Meditation Practice May Decrease Risk for Cardiovascular Disease in Teens

AUGUSTA, Ga. – Regular meditation could decrease the risk of developing cardiovascular disease in teens who are most at risk, according to Georgia Health Sciences University researchers.

In a study of 62 black teens with high blood pressure, those who meditated twice a day for 15 minutes had lower left ventricular mass, an indicator of future cardiovascular disease, than a control group, said Dr. Vernon Barnes, a physiologist in the Medical College of Georgia and the Georgia Health Sciences University Institute of Public and Preventive Health.

Barnes, Dr. Gaston Kapuku, a cardiovascular researcher in the institute, and Dr. Frank Treiber, a psychologist and former GHSU Vice President for Research, co-authored the study published in Evidence-Based Complementary and Alternative Medicine.

Half of the group was trained in transcendental meditation and asked to meditate for 15 minutes with a class and 15 minutes at home for a four-month period. The other half was exposed to health education on how to lower blood pressure and risk for cardiovascular disease, but no meditation. Left ventricular mass was measured with two-dimensional echocardiograms before and after the study and the group that meditated showed a significant decrease.

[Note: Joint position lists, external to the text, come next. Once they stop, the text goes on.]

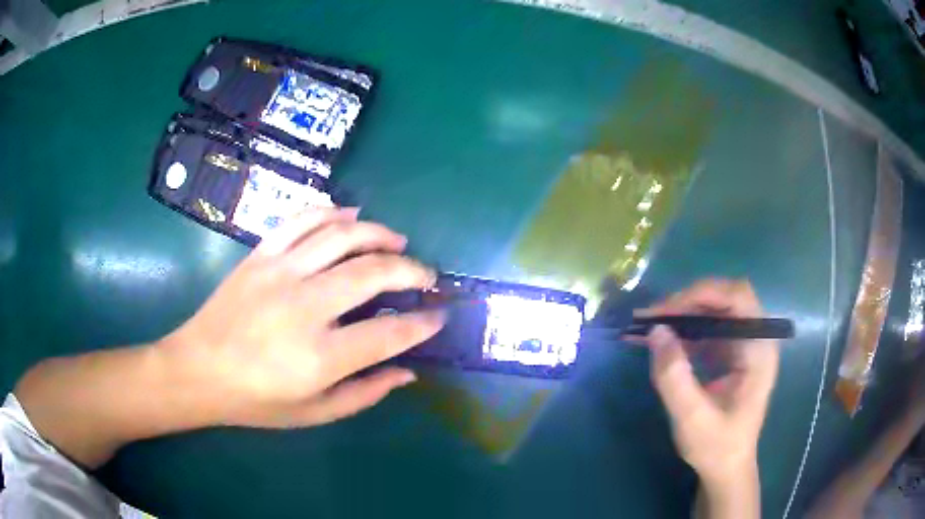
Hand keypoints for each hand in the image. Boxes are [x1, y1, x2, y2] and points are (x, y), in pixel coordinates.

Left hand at [159, 208, 444, 428]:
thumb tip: (407, 372)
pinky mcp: (260, 255)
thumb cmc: (255, 400)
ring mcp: (279, 273)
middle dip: (411, 270)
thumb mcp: (314, 413)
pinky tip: (351, 215)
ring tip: (398, 241)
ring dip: (379, 234)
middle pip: (372, 273)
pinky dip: (332, 212)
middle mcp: (304, 307)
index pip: (389, 333)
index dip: (422, 324)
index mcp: (319, 356)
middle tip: (427, 276)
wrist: (197, 369)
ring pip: (341, 236)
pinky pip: (302, 220)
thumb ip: (365, 393)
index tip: (439, 316)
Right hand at [632, 279, 778, 484]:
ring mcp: (742, 344)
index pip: (739, 298)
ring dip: (682, 314)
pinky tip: (658, 340)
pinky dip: (682, 329)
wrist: (726, 468)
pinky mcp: (729, 353)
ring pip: (714, 309)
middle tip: (653, 318)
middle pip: (725, 298)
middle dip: (688, 302)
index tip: (666, 311)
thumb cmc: (717, 447)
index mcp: (758, 350)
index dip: (703, 294)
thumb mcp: (692, 418)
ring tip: (648, 325)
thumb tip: (656, 331)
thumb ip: (674, 377)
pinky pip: (706, 328)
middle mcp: (755, 339)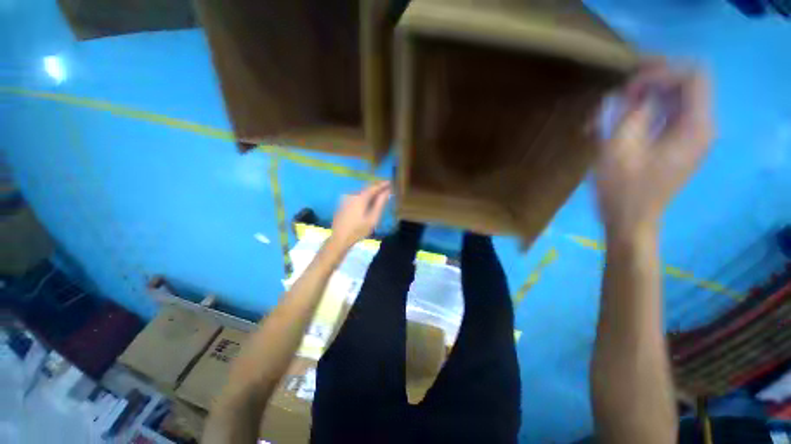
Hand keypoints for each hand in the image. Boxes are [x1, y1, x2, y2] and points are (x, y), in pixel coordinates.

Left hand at [329, 181, 390, 249]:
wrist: (339, 238)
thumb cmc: (358, 230)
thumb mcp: (373, 218)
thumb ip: (380, 203)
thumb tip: (387, 192)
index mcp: (360, 197)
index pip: (374, 187)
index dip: (382, 184)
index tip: (390, 182)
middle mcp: (352, 195)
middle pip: (366, 188)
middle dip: (376, 188)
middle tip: (385, 188)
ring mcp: (345, 199)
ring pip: (360, 192)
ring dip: (369, 193)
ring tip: (377, 195)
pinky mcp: (342, 204)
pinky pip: (354, 197)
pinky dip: (362, 197)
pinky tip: (366, 202)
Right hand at [595, 62, 712, 237]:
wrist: (632, 223)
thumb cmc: (624, 188)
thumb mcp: (624, 140)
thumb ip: (639, 102)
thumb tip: (645, 82)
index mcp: (694, 131)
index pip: (693, 76)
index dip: (663, 71)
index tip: (637, 86)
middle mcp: (702, 129)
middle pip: (691, 78)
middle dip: (661, 73)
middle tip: (634, 83)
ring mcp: (696, 133)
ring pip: (686, 86)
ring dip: (659, 82)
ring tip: (633, 92)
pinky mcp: (688, 138)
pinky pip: (681, 101)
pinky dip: (661, 94)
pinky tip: (641, 103)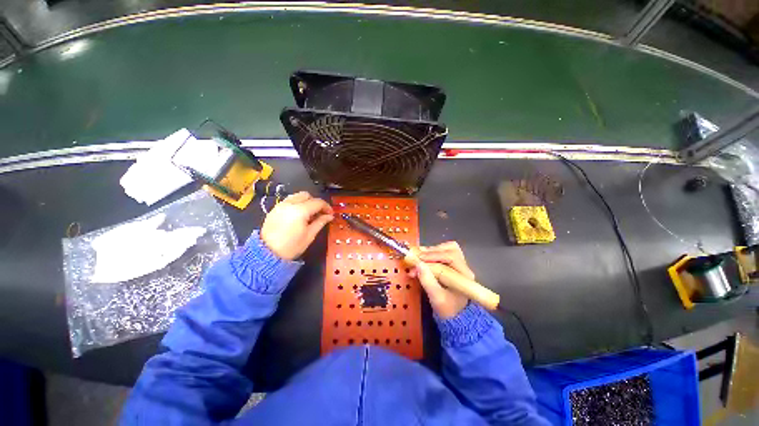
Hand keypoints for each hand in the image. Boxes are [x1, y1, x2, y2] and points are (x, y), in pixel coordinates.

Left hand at [260, 191, 333, 260]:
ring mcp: (280, 205)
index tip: (330, 214)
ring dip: (306, 202)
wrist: (267, 254)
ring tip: (310, 214)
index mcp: (300, 210)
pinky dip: (297, 204)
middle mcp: (290, 204)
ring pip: (297, 196)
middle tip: (320, 213)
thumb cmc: (291, 246)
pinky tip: (299, 215)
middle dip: (315, 202)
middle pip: (307, 195)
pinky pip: (289, 201)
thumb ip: (320, 222)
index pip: (318, 202)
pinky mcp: (274, 209)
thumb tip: (329, 216)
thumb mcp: (310, 235)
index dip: (327, 207)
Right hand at [411, 242, 472, 318]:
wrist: (456, 316)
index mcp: (464, 276)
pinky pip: (444, 251)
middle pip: (450, 250)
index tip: (415, 260)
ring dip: (431, 251)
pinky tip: (423, 257)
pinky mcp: (454, 263)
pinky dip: (432, 252)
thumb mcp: (436, 299)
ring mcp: (460, 264)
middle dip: (430, 253)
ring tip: (418, 257)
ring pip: (447, 248)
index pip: (448, 260)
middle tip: (415, 257)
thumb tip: (418, 264)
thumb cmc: (447, 309)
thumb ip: (428, 281)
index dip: (430, 259)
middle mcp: (464, 267)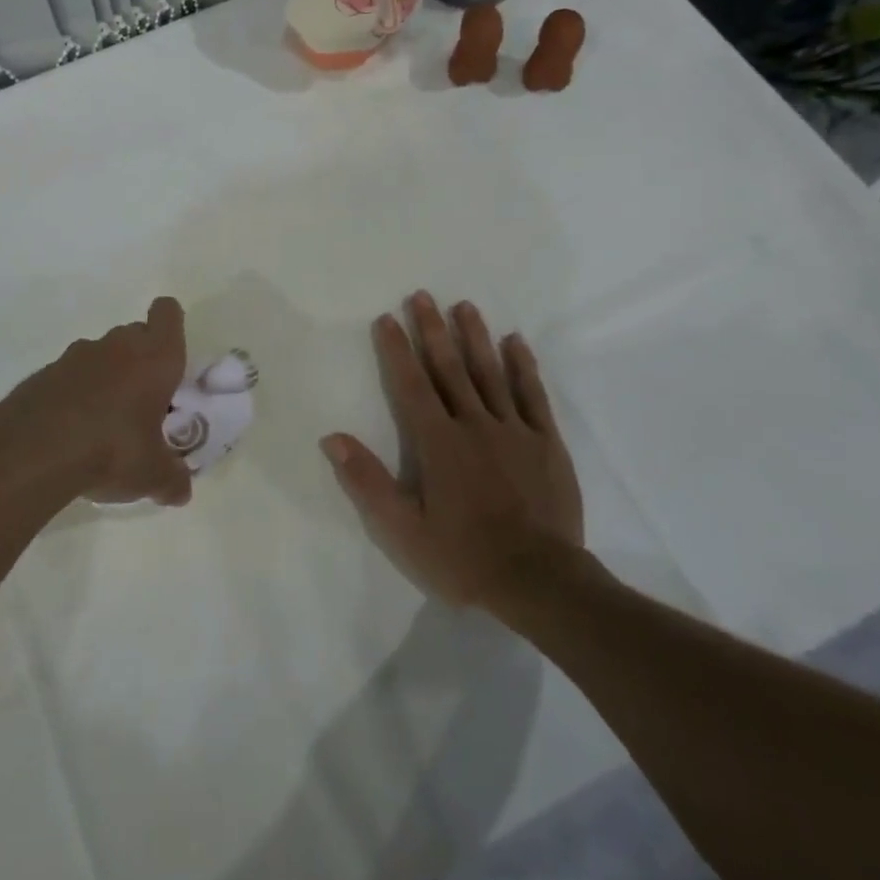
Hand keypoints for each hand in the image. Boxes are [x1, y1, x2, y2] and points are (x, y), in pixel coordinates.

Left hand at [0, 297, 193, 507]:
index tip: (170, 356)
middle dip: (141, 359)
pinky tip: (71, 431)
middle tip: (144, 400)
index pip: (167, 313)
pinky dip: (75, 394)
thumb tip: (181, 492)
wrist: (33, 451)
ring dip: (107, 377)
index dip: (170, 326)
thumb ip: (172, 479)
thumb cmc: (112, 449)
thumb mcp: (152, 474)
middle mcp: (117, 346)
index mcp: (154, 358)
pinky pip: (70, 376)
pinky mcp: (43, 373)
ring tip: (105, 421)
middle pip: (135, 334)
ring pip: (101, 354)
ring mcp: (75, 356)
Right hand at [323, 292, 583, 616]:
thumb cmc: (465, 557)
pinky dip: (523, 366)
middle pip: (450, 368)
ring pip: (490, 373)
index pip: (411, 386)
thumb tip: (333, 438)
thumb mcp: (404, 530)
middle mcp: (474, 424)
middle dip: (433, 330)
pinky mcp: (546, 443)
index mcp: (438, 443)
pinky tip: (515, 342)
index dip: (397, 350)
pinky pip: (533, 395)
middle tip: (422, 296)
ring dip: (475, 337)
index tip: (387, 319)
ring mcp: (514, 430)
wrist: (541, 583)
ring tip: (464, 306)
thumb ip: (368, 482)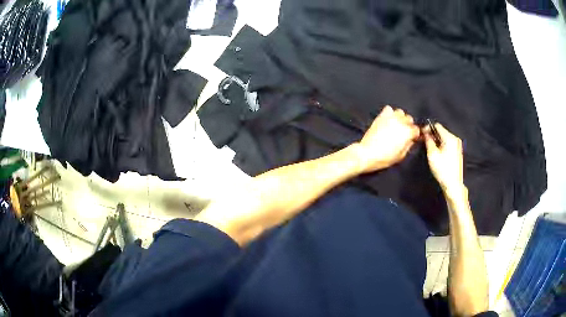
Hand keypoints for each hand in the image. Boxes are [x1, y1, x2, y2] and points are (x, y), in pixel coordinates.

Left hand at [356, 106, 419, 172]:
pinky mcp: (381, 116)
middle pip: (409, 119)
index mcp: (408, 132)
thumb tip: (411, 140)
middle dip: (408, 125)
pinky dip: (390, 113)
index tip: (412, 138)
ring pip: (400, 112)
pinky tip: (388, 120)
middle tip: (403, 132)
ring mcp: (391, 117)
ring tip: (396, 125)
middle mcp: (401, 122)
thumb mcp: (401, 156)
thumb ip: (408, 146)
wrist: (368, 153)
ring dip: (400, 118)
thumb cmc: (385, 157)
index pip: (416, 129)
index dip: (414, 135)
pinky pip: (389, 109)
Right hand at [423, 123, 464, 193]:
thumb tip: (425, 133)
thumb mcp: (432, 154)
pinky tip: (437, 152)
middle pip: (441, 131)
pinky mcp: (458, 151)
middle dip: (432, 135)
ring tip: (430, 147)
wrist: (453, 183)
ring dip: (437, 140)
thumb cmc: (442, 169)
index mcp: (449, 138)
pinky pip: (448, 143)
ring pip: (444, 137)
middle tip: (424, 141)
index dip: (428, 128)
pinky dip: (441, 144)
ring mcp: (457, 145)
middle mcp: (455, 139)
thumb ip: (428, 140)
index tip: (422, 134)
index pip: (437, 126)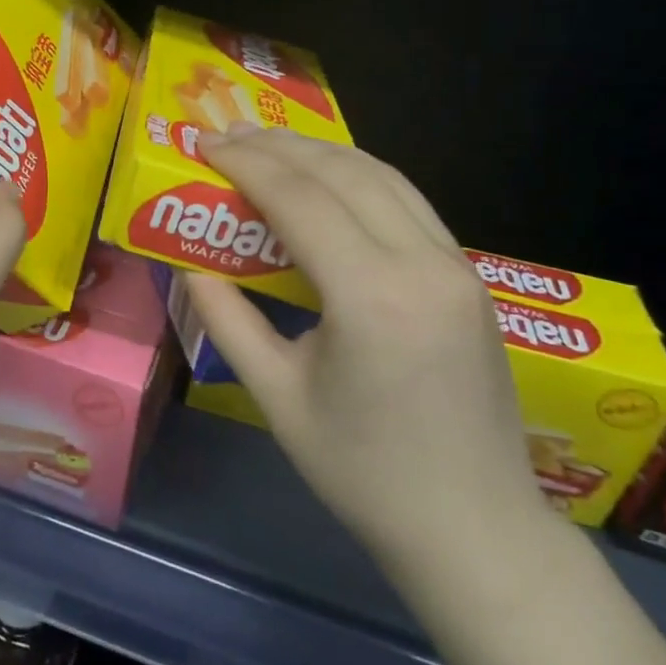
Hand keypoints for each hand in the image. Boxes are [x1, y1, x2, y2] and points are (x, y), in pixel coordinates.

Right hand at [183, 127, 554, 576]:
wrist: (475, 529)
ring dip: (322, 152)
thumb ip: (228, 321)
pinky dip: (360, 177)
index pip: (300, 199)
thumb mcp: (276, 397)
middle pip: (344, 172)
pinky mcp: (469, 279)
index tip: (204, 142)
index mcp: (372, 297)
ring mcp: (457, 268)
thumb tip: (190, 269)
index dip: (246, 163)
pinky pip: (409, 203)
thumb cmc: (363, 473)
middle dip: (279, 146)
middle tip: (227, 135)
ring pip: (384, 176)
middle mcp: (423, 265)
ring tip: (270, 146)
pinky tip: (328, 181)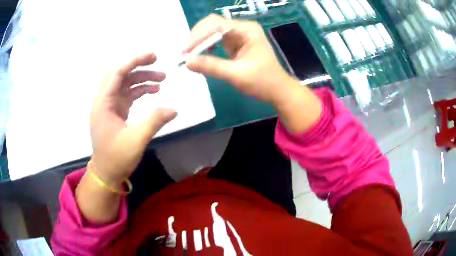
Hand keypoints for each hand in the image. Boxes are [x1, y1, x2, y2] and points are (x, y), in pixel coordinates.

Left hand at [90, 53, 176, 185]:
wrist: (106, 173)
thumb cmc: (116, 158)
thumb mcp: (136, 141)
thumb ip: (154, 122)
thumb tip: (174, 109)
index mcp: (103, 103)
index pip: (117, 73)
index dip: (134, 61)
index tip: (153, 56)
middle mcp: (104, 101)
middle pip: (120, 75)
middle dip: (139, 67)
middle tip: (158, 63)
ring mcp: (110, 107)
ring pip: (125, 84)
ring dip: (142, 79)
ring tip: (162, 80)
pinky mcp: (115, 113)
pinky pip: (127, 95)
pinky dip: (140, 91)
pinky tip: (153, 91)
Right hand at [184, 14, 294, 106]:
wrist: (278, 90)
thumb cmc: (263, 82)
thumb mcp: (236, 75)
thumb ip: (211, 66)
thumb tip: (187, 62)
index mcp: (247, 30)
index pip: (216, 24)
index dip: (198, 36)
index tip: (185, 53)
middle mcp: (242, 28)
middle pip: (213, 23)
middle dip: (197, 37)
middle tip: (185, 54)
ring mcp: (239, 34)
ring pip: (212, 30)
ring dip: (200, 41)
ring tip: (190, 56)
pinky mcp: (235, 43)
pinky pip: (216, 39)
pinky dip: (206, 46)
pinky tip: (201, 55)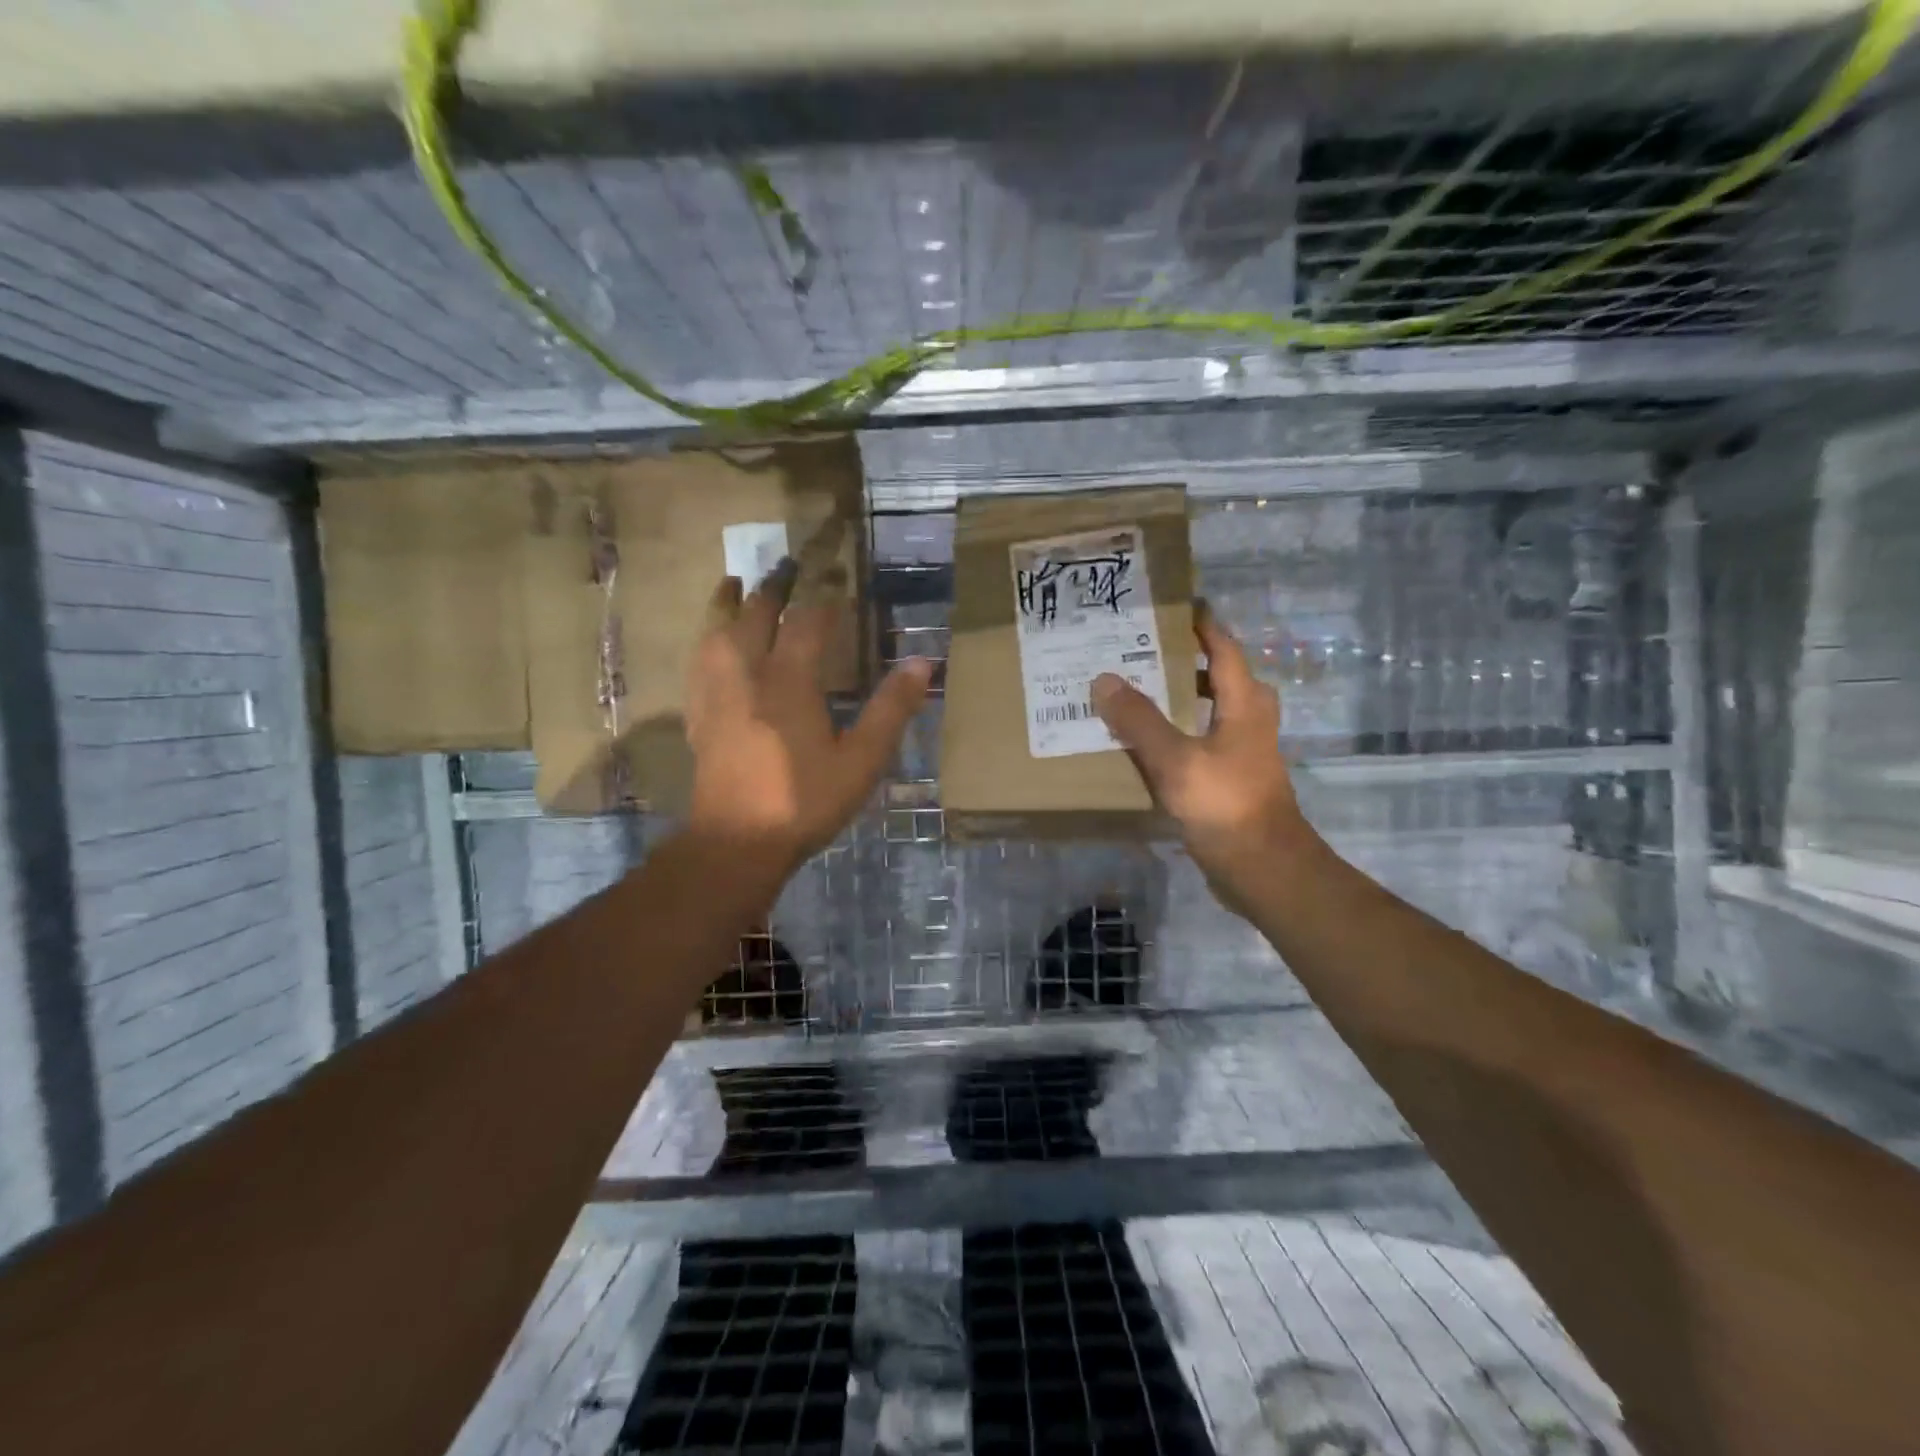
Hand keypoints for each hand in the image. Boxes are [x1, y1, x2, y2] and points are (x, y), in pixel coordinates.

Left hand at [685, 567, 932, 884]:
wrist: (737, 843)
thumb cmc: (805, 800)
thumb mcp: (862, 760)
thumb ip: (891, 709)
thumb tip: (923, 662)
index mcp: (789, 681)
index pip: (806, 623)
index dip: (823, 599)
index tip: (836, 580)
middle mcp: (747, 676)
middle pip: (754, 616)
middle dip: (772, 589)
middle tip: (785, 566)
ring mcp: (716, 695)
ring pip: (716, 634)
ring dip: (727, 604)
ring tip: (732, 583)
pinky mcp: (699, 717)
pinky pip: (697, 664)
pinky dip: (705, 641)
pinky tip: (708, 645)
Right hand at [1091, 606, 1319, 913]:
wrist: (1262, 867)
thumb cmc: (1225, 804)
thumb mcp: (1176, 760)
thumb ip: (1139, 720)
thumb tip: (1104, 679)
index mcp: (1243, 703)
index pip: (1223, 648)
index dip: (1201, 625)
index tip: (1172, 606)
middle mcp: (1248, 719)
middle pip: (1217, 676)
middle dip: (1183, 661)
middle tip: (1140, 651)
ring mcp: (1242, 750)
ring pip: (1209, 710)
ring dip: (1178, 698)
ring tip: (1135, 692)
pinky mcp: (1231, 777)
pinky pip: (1201, 740)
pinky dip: (1176, 731)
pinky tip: (1144, 742)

“Increased mass of the heart muscle’s left ventricle is caused by the extra workload on the heart with higher blood pressure,” Barnes explained. “Some of these teens already had higher measures of left ventricular mass because of their elevated blood pressure, which they are likely to maintain into adulthood.”

During meditation, which Barnes likens to a period of deep rest, the activity of the sympathetic nervous system decreases and the body releases fewer-than-normal stress hormones. “As a result, the vasculature relaxes, blood pressure drops and the heart works less,” he said.

School records also showed behavioral improvements.

“Transcendental meditation results in a rest for the body that is often deeper than sleep,” Barnes said. “Statistics indicate that one in every 10 black youths have high blood pressure. If practiced over time, the meditation may reduce the risk of these teens developing cardiovascular disease, in addition to other added health benefits.”